● **ASSIGNED TASK**: Reproduce all lines of the listing below in which the word "هاردینگ" occurs.

● **AVAILABLE DATA**:
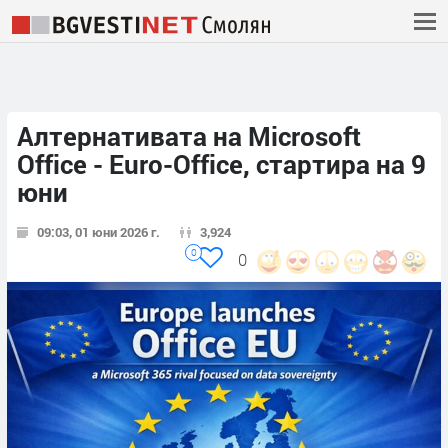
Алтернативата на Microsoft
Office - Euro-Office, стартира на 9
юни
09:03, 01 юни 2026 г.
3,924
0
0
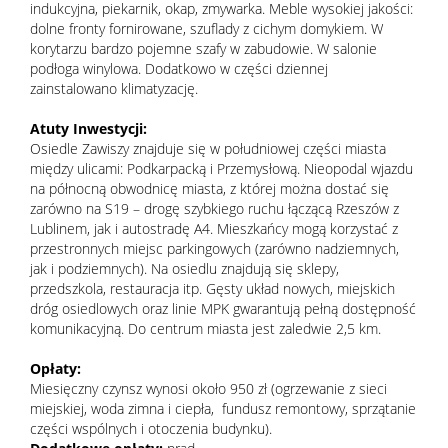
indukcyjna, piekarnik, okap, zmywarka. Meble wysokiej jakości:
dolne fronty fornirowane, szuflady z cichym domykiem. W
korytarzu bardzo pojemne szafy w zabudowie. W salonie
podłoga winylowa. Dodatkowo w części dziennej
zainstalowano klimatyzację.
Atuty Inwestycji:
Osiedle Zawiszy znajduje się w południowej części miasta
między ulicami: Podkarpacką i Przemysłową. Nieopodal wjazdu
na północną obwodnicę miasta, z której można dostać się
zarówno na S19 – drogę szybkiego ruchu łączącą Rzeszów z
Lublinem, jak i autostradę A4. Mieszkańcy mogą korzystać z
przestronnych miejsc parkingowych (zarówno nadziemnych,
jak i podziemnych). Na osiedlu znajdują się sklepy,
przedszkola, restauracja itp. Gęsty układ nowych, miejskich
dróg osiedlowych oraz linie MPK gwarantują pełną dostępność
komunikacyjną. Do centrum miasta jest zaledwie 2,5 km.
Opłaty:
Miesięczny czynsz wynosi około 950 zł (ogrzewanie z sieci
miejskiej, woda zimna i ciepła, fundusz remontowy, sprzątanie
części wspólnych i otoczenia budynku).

* * *

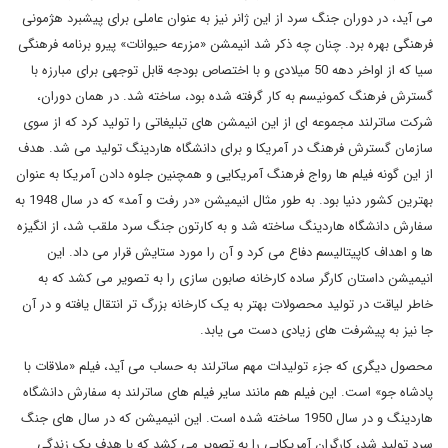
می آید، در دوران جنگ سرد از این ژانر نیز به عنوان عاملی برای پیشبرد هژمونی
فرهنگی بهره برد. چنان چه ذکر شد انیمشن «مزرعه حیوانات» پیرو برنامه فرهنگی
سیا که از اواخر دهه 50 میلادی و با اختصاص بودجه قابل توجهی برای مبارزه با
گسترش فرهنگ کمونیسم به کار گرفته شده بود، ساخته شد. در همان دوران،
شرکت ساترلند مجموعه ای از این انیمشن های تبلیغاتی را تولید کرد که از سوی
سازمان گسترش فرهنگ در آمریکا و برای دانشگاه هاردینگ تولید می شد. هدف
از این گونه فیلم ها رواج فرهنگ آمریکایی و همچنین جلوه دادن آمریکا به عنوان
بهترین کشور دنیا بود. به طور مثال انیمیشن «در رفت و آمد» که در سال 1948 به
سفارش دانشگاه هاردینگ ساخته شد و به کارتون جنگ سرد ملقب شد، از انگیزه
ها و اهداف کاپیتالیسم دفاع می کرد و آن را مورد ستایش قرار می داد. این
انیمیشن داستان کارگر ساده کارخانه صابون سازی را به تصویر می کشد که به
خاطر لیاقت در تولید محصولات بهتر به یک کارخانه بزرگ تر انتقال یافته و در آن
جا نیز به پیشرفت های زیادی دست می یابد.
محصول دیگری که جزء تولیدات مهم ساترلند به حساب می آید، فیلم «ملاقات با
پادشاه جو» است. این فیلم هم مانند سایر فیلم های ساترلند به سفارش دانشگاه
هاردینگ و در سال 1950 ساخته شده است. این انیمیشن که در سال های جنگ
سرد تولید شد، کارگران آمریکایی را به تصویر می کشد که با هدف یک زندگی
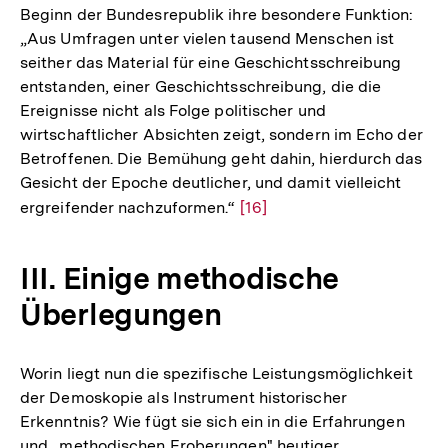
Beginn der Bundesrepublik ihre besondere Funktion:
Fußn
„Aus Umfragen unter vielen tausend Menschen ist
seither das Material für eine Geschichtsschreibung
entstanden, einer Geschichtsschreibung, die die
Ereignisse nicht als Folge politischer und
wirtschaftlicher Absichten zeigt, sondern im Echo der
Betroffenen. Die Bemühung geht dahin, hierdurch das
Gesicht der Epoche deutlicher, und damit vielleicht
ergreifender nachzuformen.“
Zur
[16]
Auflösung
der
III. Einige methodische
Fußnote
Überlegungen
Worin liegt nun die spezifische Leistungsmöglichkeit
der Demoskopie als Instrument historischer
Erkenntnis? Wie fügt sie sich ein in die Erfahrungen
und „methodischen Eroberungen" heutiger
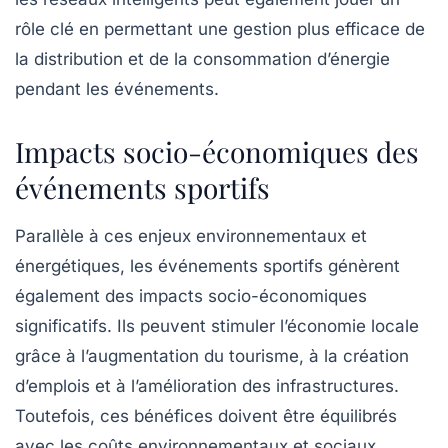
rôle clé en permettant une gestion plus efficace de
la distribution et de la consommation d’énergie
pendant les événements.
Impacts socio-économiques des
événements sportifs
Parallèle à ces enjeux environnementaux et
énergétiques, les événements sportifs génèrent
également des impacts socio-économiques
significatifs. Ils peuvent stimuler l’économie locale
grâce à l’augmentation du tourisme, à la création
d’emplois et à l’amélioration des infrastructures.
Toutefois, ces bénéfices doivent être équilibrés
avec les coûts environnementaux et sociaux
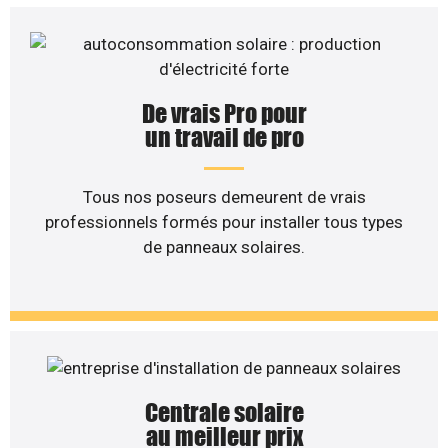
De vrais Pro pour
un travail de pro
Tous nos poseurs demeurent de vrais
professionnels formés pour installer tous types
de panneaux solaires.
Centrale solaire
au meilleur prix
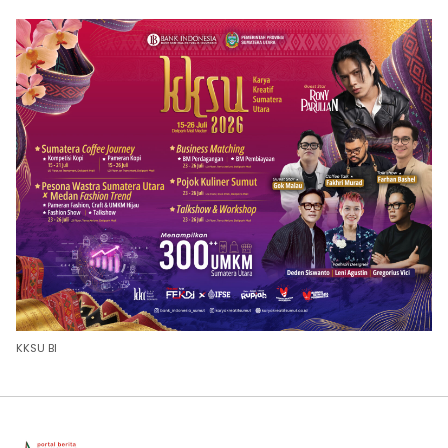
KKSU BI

==

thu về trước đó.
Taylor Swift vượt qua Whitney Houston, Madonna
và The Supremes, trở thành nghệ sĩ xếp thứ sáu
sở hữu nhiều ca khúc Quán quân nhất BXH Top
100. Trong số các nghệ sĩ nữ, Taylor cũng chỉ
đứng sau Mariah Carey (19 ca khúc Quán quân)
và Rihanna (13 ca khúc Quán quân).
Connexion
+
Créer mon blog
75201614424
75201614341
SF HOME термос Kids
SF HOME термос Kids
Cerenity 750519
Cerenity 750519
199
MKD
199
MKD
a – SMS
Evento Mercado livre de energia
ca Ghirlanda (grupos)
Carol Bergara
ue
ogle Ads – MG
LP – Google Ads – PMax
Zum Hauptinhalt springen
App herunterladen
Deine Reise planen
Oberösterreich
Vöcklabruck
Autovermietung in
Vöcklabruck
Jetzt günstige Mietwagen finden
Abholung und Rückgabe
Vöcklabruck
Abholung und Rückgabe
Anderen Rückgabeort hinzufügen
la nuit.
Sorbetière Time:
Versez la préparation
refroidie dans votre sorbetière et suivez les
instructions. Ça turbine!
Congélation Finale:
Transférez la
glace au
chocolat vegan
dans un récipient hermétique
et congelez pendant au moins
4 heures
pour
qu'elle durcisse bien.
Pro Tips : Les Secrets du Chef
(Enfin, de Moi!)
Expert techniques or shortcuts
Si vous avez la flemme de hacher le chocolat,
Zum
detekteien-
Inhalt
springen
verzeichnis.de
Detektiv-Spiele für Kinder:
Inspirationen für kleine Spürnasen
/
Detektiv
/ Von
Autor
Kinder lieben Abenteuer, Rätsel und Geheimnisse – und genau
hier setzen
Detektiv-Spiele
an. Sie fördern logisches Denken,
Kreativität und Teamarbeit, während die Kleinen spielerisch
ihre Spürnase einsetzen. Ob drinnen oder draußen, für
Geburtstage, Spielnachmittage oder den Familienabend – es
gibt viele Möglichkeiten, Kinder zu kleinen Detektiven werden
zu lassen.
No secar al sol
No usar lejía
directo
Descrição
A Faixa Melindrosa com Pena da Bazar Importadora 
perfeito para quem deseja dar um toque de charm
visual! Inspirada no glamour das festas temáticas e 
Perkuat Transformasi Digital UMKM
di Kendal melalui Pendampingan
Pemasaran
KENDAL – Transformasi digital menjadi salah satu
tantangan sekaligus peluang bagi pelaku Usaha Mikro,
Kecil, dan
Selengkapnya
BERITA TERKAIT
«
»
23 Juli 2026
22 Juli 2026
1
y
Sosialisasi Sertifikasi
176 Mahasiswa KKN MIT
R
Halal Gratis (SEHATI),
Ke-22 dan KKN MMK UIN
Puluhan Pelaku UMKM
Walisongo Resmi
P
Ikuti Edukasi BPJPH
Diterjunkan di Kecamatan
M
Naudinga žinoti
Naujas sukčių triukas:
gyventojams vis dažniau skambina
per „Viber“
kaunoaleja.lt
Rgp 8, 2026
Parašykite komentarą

● **RESPONSE BOX**:
سازمان گسترش فرهنگ در آمریکا و برای دانشگاه هاردینگ تولید می شد. هدف
سفارش دانشگاه هاردینگ ساخته شد و به کارتون جنگ سرد ملقب شد، از انگیزه
هاردینگ و در سال 1950 ساخته شده است. این انیمیشن که در سال های جنگ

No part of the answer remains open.